New Orleans, and our work this week, has been a study in stark contrasts. Tourists bustle in the French Quarter; parts of the city are still silent. We work in a fancy firm conference room on successions for some of New Orleans’ least well-off residents. Colorful yellow flowers bloom in Jackson Square; a yellow waterline mark still runs through houses and roofs in the lower 9th Ward.
When I traveled to New Orleans last year, I saw how much hope and little help existed in the region. Returning a year later, I’ve discovered that the strength of this community is in its resiliency, but the government is not making anything easier. Community residents seem to have come to the conclusion that the government isn’t going to help them.
We’ve worked all week on successions, helping area residents prove they own land, so they can receive government assistance and insurance payments. I’ve been proud of how dedicated my Tar Heel peers are to helping their clients. 1L Amy Dessel refuses to be slowed down by holes in her cases, and has literally been on the phone all day.
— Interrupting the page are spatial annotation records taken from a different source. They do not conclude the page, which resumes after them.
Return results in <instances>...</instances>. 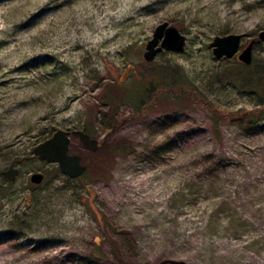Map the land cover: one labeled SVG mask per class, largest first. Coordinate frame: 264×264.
I'll return each instance as SVG.
<instances>
[{"label":"rangeland","instance_id":"1","mask_svg":"<svg viewBox=\"0 0 264 264\" xmlns=\"http://www.w3.org/2000/svg\"><path fill=\"white\" fill-rule=\"evenodd\" d=\"M164 21L184 49L148 62ZM262 29L264 0H0V264H264L262 103L210 46L241 34L264 65ZM57 129L100 141L70 136L76 179L33 155Z\"/></svg>","mask_w":264,"mask_h":264},{"label":"water","instance_id":"2","mask_svg":"<svg viewBox=\"0 0 264 264\" xmlns=\"http://www.w3.org/2000/svg\"><path fill=\"white\" fill-rule=\"evenodd\" d=\"M258 41H264V29L259 31ZM241 34L229 33L228 35H217L210 42L212 46V53L216 59H229L236 56L239 62L245 65H250L253 60V50L256 45V40L251 39L246 46L241 48ZM186 37L182 35L178 28L174 25H169L166 21L161 22L154 29L152 38L145 45V52L143 59L151 62L154 57L163 49L168 51H182L184 49ZM76 134L81 142L83 148L92 152L98 151L101 148L100 141L92 138L89 133L75 129L73 132L68 130L57 129L52 135L37 144L33 149V155L39 160L47 162H56L61 172L76 179L85 172L86 166L81 162V155L79 153H70V134ZM19 175V169L13 165L9 169L2 170L0 176L7 180H15ZM31 183L39 184L43 181V174L34 172L29 177ZM160 264H185L184 261L163 260Z\"/></svg>","mask_w":264,"mask_h":264},{"label":"trees","instance_id":"3","mask_svg":"<svg viewBox=\"0 0 264 264\" xmlns=\"http://www.w3.org/2000/svg\"><path fill=\"white\" fill-rule=\"evenodd\" d=\"M235 64L236 68L234 70L222 74L223 79L238 90L244 89L250 91V93L255 92L258 94L262 108L247 111L246 116L253 123L264 120V65L257 64L254 58L250 65H245L238 60Z\"/></svg>","mask_w":264,"mask_h":264},{"label":"bare ground","instance_id":"4","mask_svg":"<svg viewBox=\"0 0 264 264\" xmlns=\"http://www.w3.org/2000/svg\"><path fill=\"white\" fill-rule=\"evenodd\" d=\"M150 196L151 195L149 192H145L142 196V199H140V203L145 204L147 201H149ZM153 212H155L156 217H158V215H161L164 219H165L164 216L168 214V212L166 211V208L163 206H160V208L157 207V209H154ZM136 219H140V218L137 216Z\"/></svg>","mask_w":264,"mask_h":264},{"label":"flooded vegetation","instance_id":"5","mask_svg":"<svg viewBox=\"0 0 264 264\" xmlns=\"http://www.w3.org/2000/svg\"><path fill=\"white\" fill-rule=\"evenodd\" d=\"M68 131L73 132V130H68ZM87 133H88V132H87ZM71 135H72V136H77L76 134L74 135L73 133H71L70 136H71ZM70 136H69V137H70ZM77 137H78V136H77ZM78 139H79V138H78Z\"/></svg>","mask_w":264,"mask_h":264}]
</instances>
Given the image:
Justin Flores, also a first year student, has almost finished a succession in a mere 2 days.
In addition to working on successions, supervising attorney (and recent Carolina Law grad) Diane Standaert has allowed us to help on a research project for the Center for Civil Rights, and a consortium of other public policy entities. Land partitioning has adversely affected many lower-income residents of the rural south, and each day several Carolina Law students help Diane mine through the New Orleans Pro Bono Project’s files, looking for further evidence of the problem. To me, this task initially appeared to be overwhelming. However, after sorting through the files, it has been a striking to realize how many of the clients’ stories are similar. It’s frightening to discover that the structure of many states’ laws, not natural disasters, could prevent low-income residents from living on their land.
My favorite part of traveling with the UNC Pro Bono Program is getting to talk to people and interact with the community. Luckily, Diane afforded myself and 1L Ashley Erickson the chance to get out into the community after work yesterday.
We met up with Professor Oscar Barbarin, of the UNC School of Social Work, who took us on a tour of District 6. Professor Barbarin is part of a UNC consortium made up of the School of Social Work, the Planning School, the Law School, and several other University departments that is adopting District 6. Currently plans call for UNC to set up information resource centers in the district, and work on clustering plans.
Professor Barbarin grew up in District 6, and took us on a tour of the area with his sister, Sylvia. Ms. Sylvia is a current resident of the area, and in addition to providing a candid assessment of how the city is progressing, she provided a rich commentary on the culture of the city. The sense of community was palpable in our trip around District 6. However, people are sick of planning. Hopefully the UNC programs will provide constructive help to the area.
I was tremendously bothered by several housing projects we saw that were boarded up. Ms. Sylvia told us buildings hadn’t suffered any damage from Katrina, rather the landlords used the evacuations as an opportunity to buy out their tenants’ leases. Now the landlords want to tear down the projects and develop the properties. With the majority of New Orleans’ residents displaced or in FEMA trailers, it was shocking to see habitable buildings empty.
The New Orleans Pro Bono Project was kind enough to set up a meeting with Judge Zainey of the U.S. District Court for the Eastern District of Louisiana and Louisiana Civil Court Judge Giarrusso. Yesterday we attended one of the first Katrina insurance trials in state civil court, over which Judge Giarrusso presided.
The trial was something out of a movie; the plaintiff was a 91 year old holocaust survivor from Poland, who ended his testimony by yelling, “America is the greatest country ever, God Bless America.” Yes, the insurance company did look evil.
I was also perplexed how the insurance company was going to get a fair trial. To find 12 people that don’t feel like they have been screwed by an insurance company in this city has to be impossible. A bench trial probably wouldn’t help the insurance company either; all but 2 district civil court judges lost their homes.
Driving back from the 17th Street Canal yesterday, 2L Matt Liles and I discussed how you can see solid improvements in the city. In the 9th ward, you can see a house or two in each block where people have moved back in. It’s not a lot of progress, but it’s something. I don’t know whether to say New Orleans is back or will be back; I guess time will tell.